§ Work request
Return the lines from the one containing "Leave a legacy" through the one containing "We do not share your data with third parties." from the records below, reproduced verbatim, including both end lines.

◇ ◇ ◇ ◇ ◇

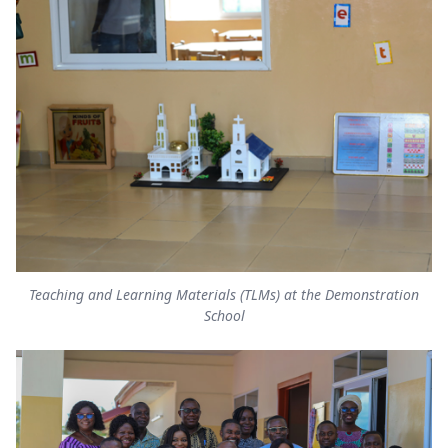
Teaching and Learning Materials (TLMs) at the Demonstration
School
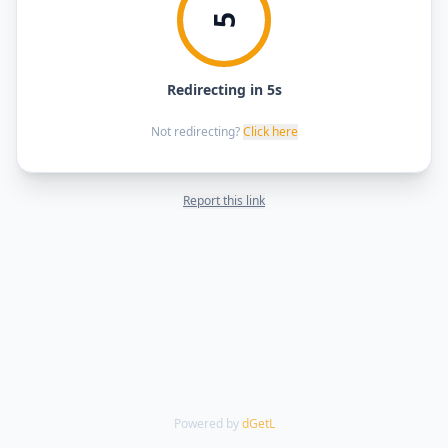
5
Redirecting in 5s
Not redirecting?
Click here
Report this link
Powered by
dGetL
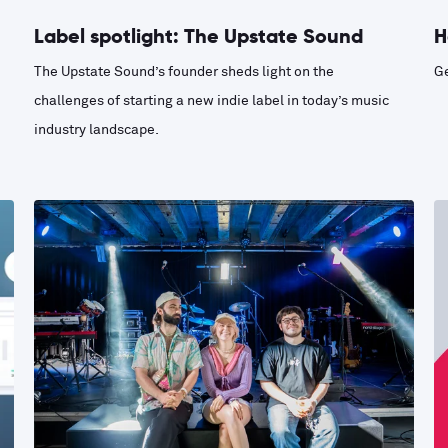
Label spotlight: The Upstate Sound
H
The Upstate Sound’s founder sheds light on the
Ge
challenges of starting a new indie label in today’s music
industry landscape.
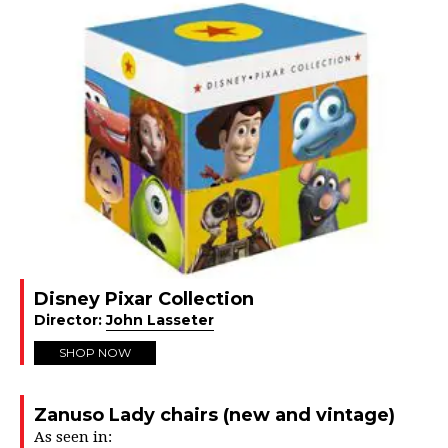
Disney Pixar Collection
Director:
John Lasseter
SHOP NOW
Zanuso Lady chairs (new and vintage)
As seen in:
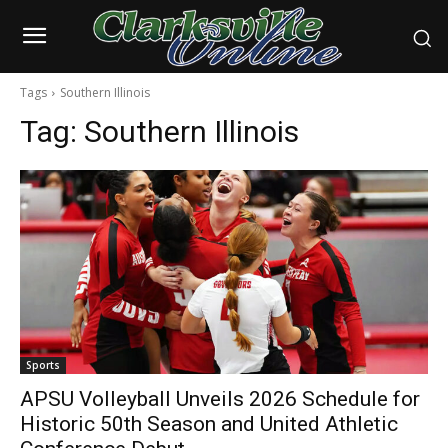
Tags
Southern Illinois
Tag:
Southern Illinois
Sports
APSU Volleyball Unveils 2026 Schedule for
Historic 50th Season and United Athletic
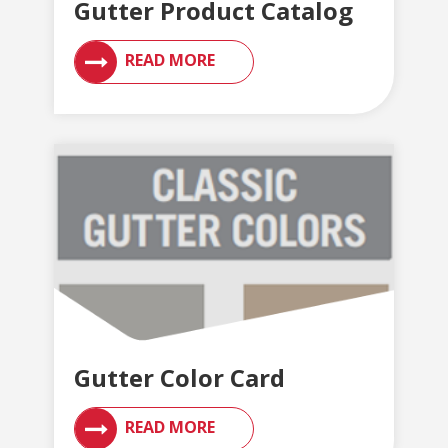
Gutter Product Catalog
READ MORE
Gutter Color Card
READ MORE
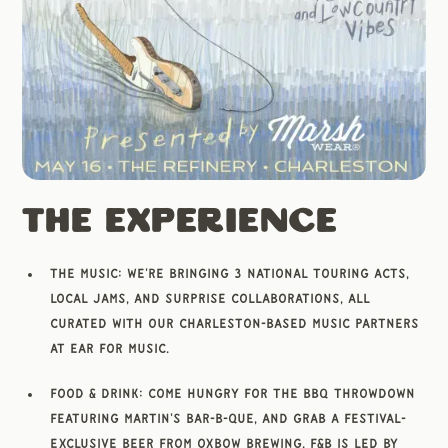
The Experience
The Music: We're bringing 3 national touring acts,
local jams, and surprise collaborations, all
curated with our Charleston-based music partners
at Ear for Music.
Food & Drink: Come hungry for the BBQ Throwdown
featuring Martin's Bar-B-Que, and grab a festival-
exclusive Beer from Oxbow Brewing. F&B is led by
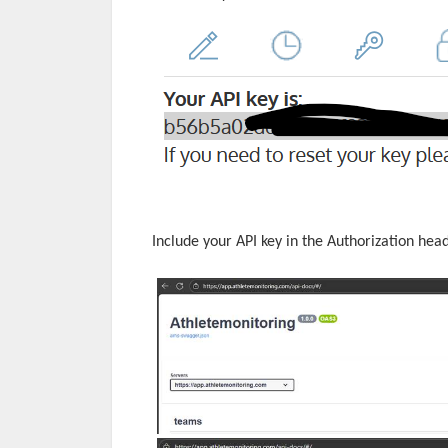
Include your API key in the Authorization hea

◇ ◇ ◇ ◇ ◇

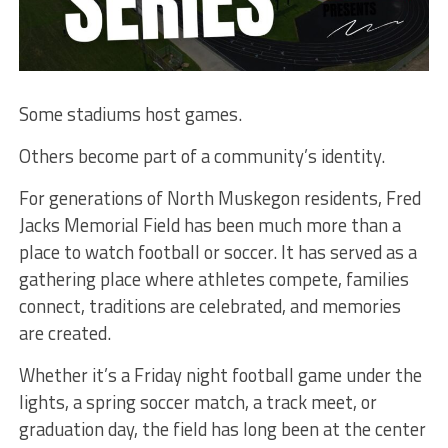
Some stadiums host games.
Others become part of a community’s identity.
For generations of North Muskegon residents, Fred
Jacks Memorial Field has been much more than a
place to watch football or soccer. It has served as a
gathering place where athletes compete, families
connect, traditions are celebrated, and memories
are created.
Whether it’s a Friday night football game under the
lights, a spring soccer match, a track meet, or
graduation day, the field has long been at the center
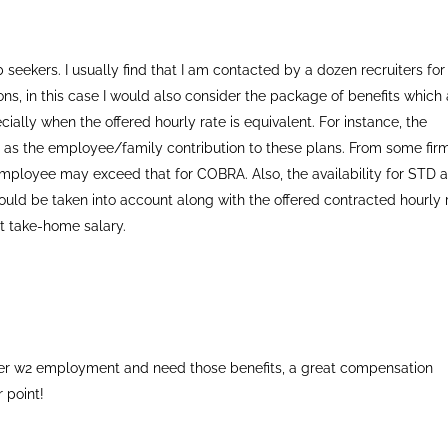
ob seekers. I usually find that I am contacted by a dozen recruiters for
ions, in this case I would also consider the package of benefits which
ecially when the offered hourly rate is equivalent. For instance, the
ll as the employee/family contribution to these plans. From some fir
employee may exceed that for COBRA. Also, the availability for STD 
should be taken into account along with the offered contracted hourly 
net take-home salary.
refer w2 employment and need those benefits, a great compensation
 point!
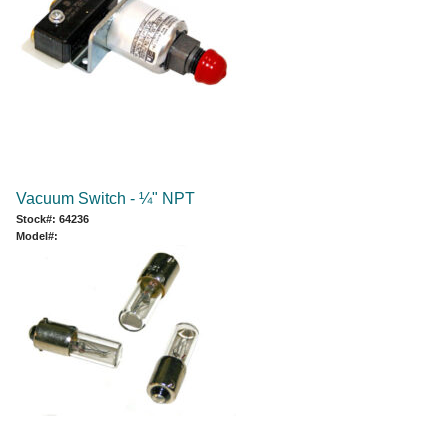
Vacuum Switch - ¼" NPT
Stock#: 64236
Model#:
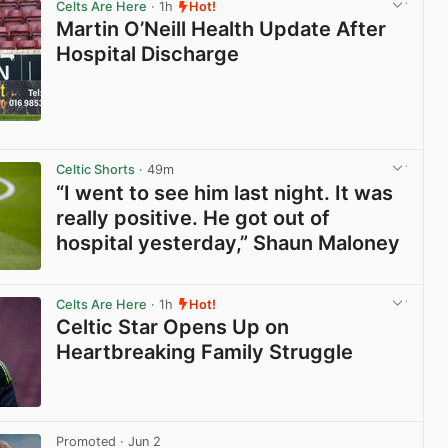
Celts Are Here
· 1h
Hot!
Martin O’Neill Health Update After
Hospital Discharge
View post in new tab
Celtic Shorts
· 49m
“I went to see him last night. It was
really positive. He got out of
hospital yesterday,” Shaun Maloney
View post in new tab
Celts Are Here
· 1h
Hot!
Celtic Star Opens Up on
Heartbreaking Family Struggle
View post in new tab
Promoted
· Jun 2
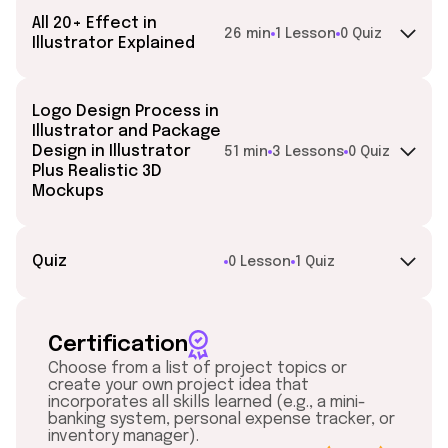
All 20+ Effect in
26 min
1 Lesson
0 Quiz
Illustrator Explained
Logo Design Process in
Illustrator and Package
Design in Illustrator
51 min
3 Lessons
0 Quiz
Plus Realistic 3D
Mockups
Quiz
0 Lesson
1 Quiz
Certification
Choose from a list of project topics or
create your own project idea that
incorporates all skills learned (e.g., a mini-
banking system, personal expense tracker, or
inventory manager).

◇ ◇ ◇ ◇ ◇

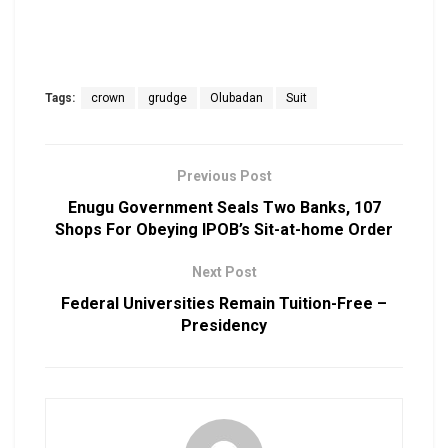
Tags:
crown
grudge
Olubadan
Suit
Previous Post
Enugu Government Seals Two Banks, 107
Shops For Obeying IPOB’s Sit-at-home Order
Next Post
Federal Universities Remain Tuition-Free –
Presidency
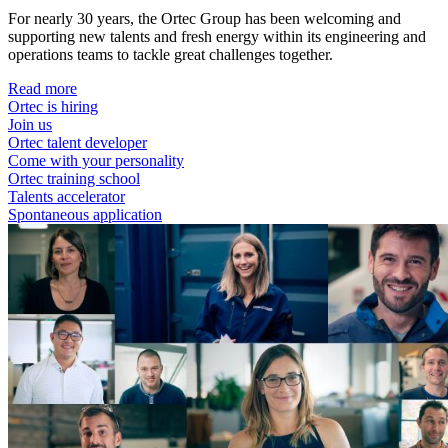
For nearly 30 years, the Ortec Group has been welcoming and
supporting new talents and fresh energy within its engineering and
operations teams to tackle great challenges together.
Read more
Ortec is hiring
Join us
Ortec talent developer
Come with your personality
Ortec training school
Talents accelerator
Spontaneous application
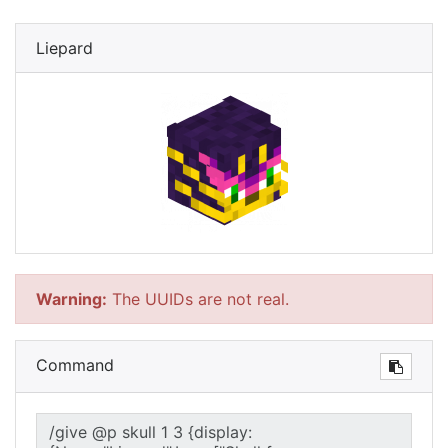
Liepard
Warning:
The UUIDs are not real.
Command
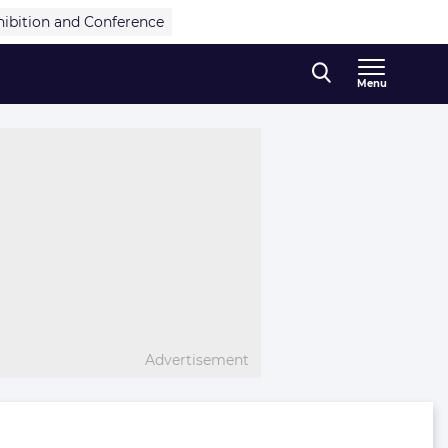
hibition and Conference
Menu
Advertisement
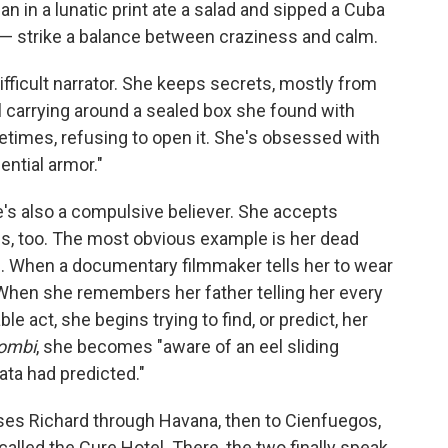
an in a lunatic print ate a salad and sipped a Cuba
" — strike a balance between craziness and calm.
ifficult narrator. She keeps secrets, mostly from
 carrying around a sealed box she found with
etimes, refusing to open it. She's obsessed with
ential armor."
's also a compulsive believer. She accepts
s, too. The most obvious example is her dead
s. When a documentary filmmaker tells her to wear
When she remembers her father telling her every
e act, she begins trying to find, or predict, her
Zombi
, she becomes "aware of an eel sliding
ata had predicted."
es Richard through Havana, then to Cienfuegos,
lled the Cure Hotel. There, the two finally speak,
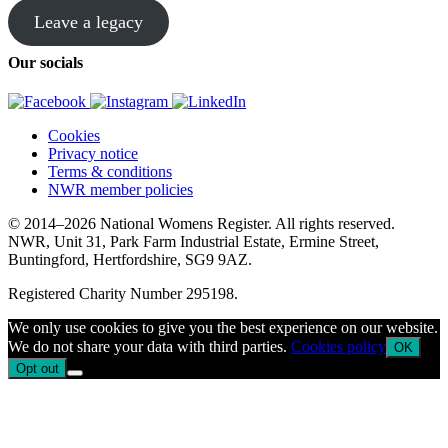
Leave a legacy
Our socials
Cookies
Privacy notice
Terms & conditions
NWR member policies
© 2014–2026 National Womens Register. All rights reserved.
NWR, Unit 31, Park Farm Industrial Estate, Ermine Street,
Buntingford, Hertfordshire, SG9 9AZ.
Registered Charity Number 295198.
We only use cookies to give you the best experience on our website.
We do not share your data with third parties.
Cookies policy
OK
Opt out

◇ ◇ ◇ ◇ ◇

§ Answer box
Leave a legacy
Our socials
Cookies
Privacy notice
Terms & conditions
NWR member policies
© 2014–2026 National Womens Register. All rights reserved.
NWR, Unit 31, Park Farm Industrial Estate, Ermine Street,
Buntingford, Hertfordshire, SG9 9AZ.
Registered Charity Number 295198.
We only use cookies to give you the best experience on our website.
We do not share your data with third parties.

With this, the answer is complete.